IBR   13079
INSTITUTO DE BIOLOGIA MOLECULAR Y CELULAR DE ROSARIO
Unidad Ejecutora - UE
congresos y reuniones científicas
Título:
The coenzyme binding site of bacterial Ferredoxin/flavodoxin NADP(H) reductases.
Autor/es:
INMACULADA PEREZ-DORADO; JUAN. A HERMOSO; GUILLERMINA GOÑI; MILAGROS MEDINA; ANA BORTOLOTTI; NÉSTOR CARRILLO; NÉSTOR CORTEZ
Lugar:
Jaca, Spain
Reunión:
Simposio; 16th Symposiumon Flavins and Flavoproteins; 2008
Resumen:
Flavoproteins
with ferredoxin-NADP(H) reductase (FPR/FNR) activity are ubiquitous among
living organisms, participating in electron transport pathways that require
splitting of electrons between obligatory two-electron carriers (i. e.,
pyridine nucleotides) and one-electron transporters such as ferredoxin or
flavodoxin [1]. They are found in both strict and facultative anaerobes,
suggesting an ancient origin.

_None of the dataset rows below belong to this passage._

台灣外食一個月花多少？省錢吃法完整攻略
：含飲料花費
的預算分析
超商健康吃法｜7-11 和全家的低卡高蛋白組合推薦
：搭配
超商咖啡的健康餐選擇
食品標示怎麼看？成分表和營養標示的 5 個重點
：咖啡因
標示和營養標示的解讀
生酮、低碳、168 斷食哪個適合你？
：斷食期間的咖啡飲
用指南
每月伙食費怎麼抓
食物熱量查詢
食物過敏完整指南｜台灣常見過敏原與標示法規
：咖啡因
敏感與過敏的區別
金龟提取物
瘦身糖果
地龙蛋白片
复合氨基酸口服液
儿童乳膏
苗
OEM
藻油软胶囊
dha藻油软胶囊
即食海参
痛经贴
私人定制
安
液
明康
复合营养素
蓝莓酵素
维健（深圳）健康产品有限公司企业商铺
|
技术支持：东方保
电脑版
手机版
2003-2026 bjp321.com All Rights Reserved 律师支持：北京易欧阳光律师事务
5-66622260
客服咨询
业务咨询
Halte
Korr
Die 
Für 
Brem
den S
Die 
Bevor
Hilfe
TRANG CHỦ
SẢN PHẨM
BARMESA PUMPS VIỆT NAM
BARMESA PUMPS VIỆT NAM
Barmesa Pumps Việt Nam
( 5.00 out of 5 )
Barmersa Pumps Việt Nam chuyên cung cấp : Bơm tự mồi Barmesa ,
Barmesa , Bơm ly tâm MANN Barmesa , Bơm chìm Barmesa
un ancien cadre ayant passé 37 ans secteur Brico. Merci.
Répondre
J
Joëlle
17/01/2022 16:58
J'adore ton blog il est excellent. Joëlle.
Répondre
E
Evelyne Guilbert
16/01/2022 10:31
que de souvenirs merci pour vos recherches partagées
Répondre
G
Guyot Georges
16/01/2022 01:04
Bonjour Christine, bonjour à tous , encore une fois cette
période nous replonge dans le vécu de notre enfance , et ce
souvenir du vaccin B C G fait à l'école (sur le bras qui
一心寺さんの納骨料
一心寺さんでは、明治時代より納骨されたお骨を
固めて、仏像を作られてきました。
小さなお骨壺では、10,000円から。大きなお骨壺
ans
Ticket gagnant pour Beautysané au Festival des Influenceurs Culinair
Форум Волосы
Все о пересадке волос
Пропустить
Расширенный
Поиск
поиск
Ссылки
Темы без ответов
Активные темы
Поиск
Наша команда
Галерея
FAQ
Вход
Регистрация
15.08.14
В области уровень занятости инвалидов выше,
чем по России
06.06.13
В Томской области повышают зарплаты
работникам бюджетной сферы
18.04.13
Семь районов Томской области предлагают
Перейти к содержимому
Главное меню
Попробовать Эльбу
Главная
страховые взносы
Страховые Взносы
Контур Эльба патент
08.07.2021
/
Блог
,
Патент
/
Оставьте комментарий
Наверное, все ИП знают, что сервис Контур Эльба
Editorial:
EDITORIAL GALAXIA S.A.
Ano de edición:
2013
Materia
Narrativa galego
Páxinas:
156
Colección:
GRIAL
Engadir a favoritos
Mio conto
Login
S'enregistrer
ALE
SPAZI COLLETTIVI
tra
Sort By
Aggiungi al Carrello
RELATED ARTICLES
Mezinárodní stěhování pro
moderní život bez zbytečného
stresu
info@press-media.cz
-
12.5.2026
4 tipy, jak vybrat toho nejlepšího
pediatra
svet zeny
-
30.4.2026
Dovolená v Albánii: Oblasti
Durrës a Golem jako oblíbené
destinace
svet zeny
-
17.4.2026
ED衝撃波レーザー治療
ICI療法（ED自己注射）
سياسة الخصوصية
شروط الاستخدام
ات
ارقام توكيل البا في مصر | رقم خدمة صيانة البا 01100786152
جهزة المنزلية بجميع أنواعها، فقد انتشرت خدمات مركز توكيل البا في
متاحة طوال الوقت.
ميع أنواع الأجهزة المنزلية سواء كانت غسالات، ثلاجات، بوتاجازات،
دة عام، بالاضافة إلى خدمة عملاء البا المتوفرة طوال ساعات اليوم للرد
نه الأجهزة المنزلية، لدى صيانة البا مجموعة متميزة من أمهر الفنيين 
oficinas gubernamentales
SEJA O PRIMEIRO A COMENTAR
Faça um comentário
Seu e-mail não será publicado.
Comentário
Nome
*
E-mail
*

After appearance of oxygenic photosynthesis, FPRs
were recruited into the photosynthetic electron transport chain, direction of
electron flow was reserved to favour NADP+ reduction, and an
increase in catalytic efficiency occurred to cope with the demands of the novel
metabolism [1]. Enzymes found in plastids and cyanobacteria are characterized
by an extended FAD conformation and an invariant tyrosine residue at the
C-terminus. Instead, the FPRs from eubacteria bind FAD in a bent conformation, and
the amino acid facing the flavin may be aromatic or aliphatic. To acknowledge
the distinctive features of the two reductase classes, the name FNR has been to
the plastidic/cyanobacterial enzymes, while those found in eubacteria are
termed FPRs [1].
A slower hydride
transfer rate and a weaker coenzyme binding were previously described for FPRs
when compared with their plastidic counterparts [1]. Structurally-based
aligments and model docking described herein indicate that improvement of
NADP(H) interaction was attained through stronger nucleotide binding, whereas
single turnover experiments showed that the general reaction pathway was hardly
modified. Contacts with the adenosine moiety of NADP(H) play a key role in
docking. The most remarkable difference between the two types of reductases
concerns R203 of Rhodobacter FPR,
which is replaced by a conserved tyrosine in FNRs. This tyrosine appears to be
critical for nucleotide affinity undergone by alanine mutants in Anabaena FNR [2]. Replacement of R203 by
a tyrosine would turn a possible cation-π interaction into a π- π interaction with the
adenosine, and it is likely that this substitution was one of the key steps
leading to increased catalytic competence in photosynthetic FNRs.